In testimony before the House Financial Services Committee, Robert Kuttner described the financial abuses of the 1920s, the effort in the 1930s to create a financial system that would prevent repetition of those abuses, and the steady dismantling of those safeguards over the last three decades in the name of free markets. According to Kuttner, "Although the particulars are different, my reading of financial history suggests that the abuses and risks are all too similar and enduring. When you strip them down to their essence, they are variations on a few hardy perennials—excessive leveraging, misrepresentation, insider conflicts of interest, non-transparency, [End Page 65] and the triumph of engineered euphoria over evidence."

In an important speech during the primary campaign, Obama demonstrated that he clearly understands the need to re-regulate.

We need to regulate institutions for what they do, not what they are. Over the last few years, commercial banks and thrift institutions were subject to guidelines on subprime mortgages that did not apply to mortgage brokers and companies. It makes no sense for the Fed to tighten mortgage guidelines for banks when two-thirds of subprime mortgages don't originate from banks. This regulatory framework has failed to protect homeowners, and it is now clear that it made no sense for our financial system.

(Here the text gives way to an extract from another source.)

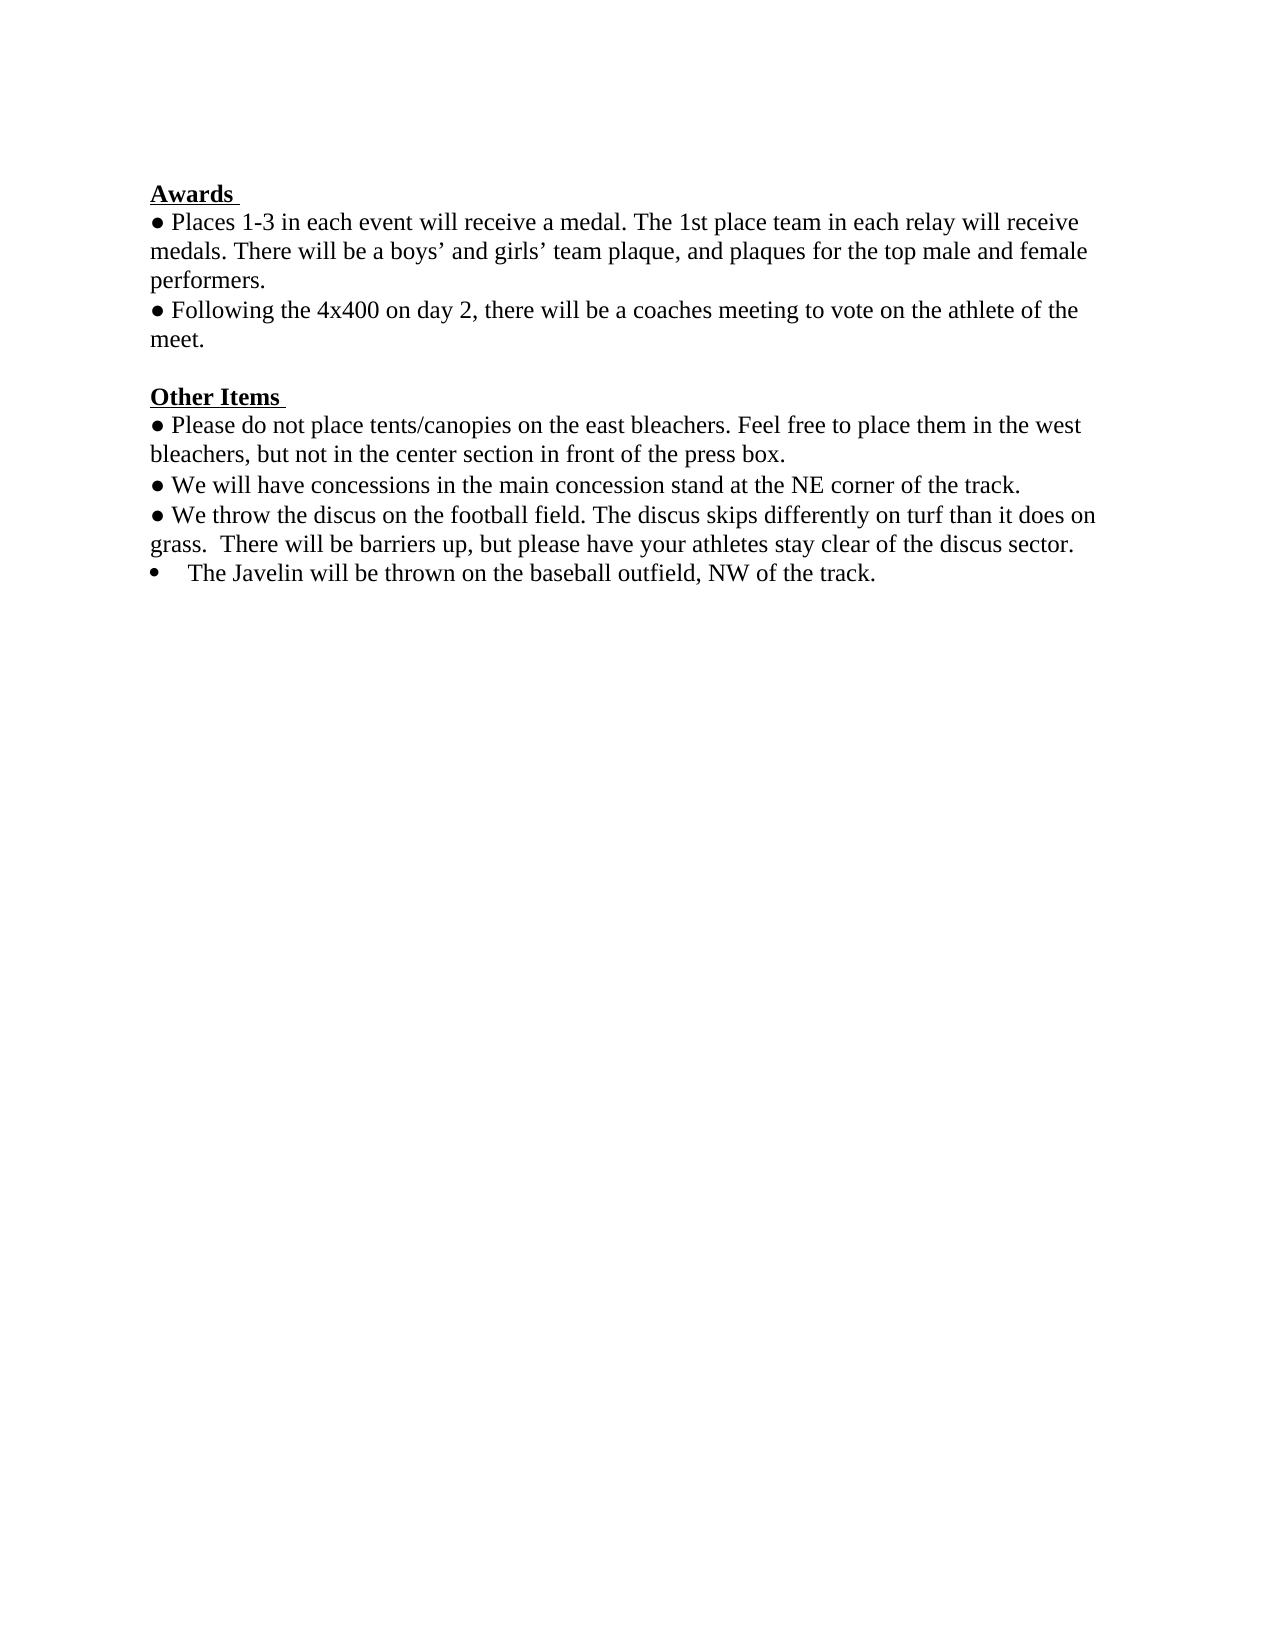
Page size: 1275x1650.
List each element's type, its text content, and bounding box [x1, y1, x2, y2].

We are finally emerging from Ronald Reagan's shadow. The market has lost its "magic," but the cost has been great. We confront a recession that is going to get much worse at a time when the problems in American society—inadequate health care, lack of retirement security, poverty, inequality, stagnant wages—are increasing.

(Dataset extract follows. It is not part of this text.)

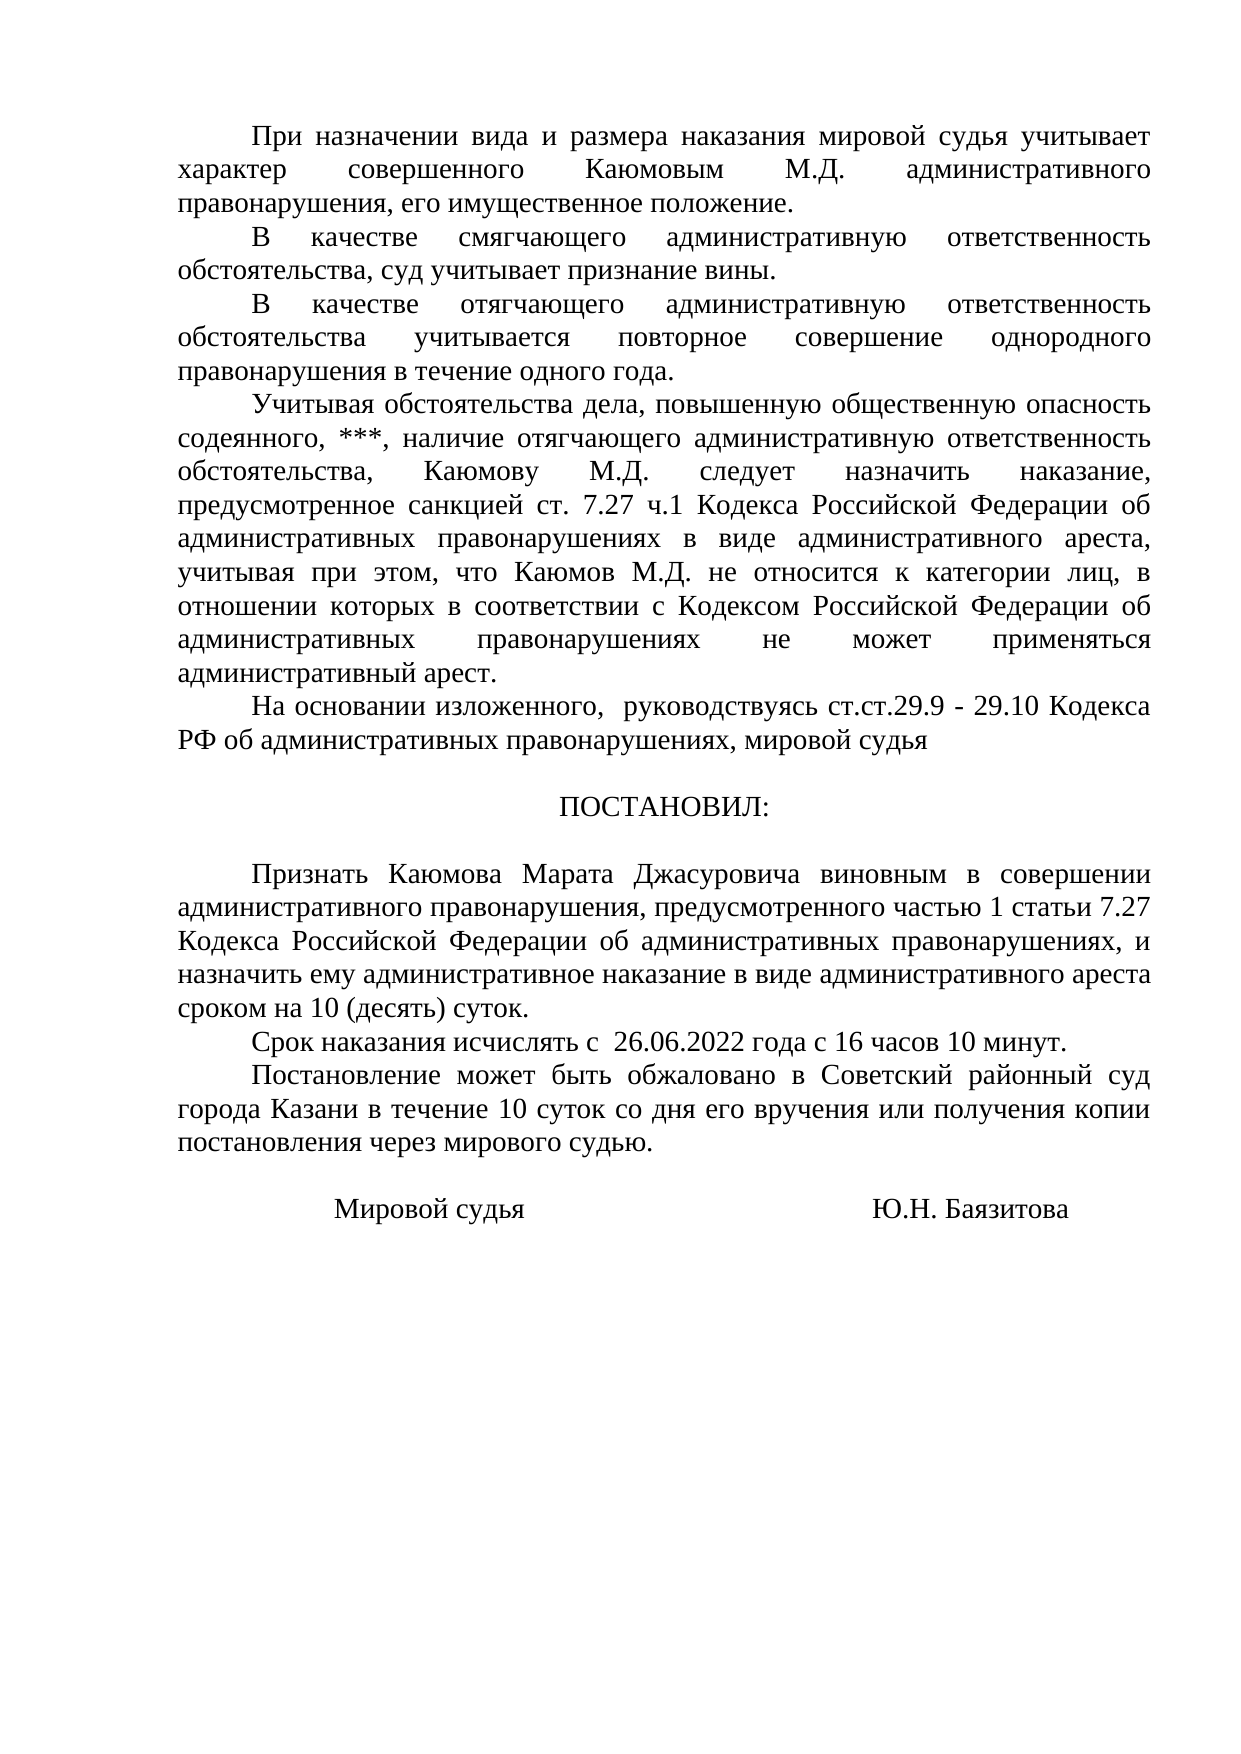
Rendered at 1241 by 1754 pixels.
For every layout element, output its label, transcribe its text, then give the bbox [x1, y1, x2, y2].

Once the financial mess gets straightened out, we need to build an economy whose benefits are more broadly shared. That means growth should result from rising wages rather than unsustainable borrowing. It also means health care for all Americans, a fairer and more progressive tax system, and an international economy without today's untenable imbalances.

This is a terrifying moment. But it also provides us with a once-in-a-lifetime chance to create a more equitable U.S. economy. [End Page 66]

Mark Levinson

Mark Levinson is chief economist for UNITE-HERE. In 2006-2007 he was the co-director of the Economic Policy Institute's Agenda for Shared Prosperity.

Footnotes

* As recently as 2005, when talking about the housing bubble, Alan Greenspan said that "widespread securitization of mortgages make[s] it less likely" that price declines would "have substantial macroeconomic implications." The very thing Greenspan thought would reduce risk, in fact, spread risk.

**. Dean Baker deserves special mention for sounding the alarm about our bubble economy for years. Eight years ago, he wrote in these pages, "It is hard to get a good view of the economic landscape from inside a bubble . . . There is likely to be a whole range of accounting and financial sins that will be exposed in the deflation of the bubble . . . .Many other forms of creative bookkeeping will come to light after a market crash has made them impossible to sustain. Only after the crash will it be possible to determine the extent to which the financial system is crippled." ("Holes in the 'New Economy,'" Dissent, Summer 2000).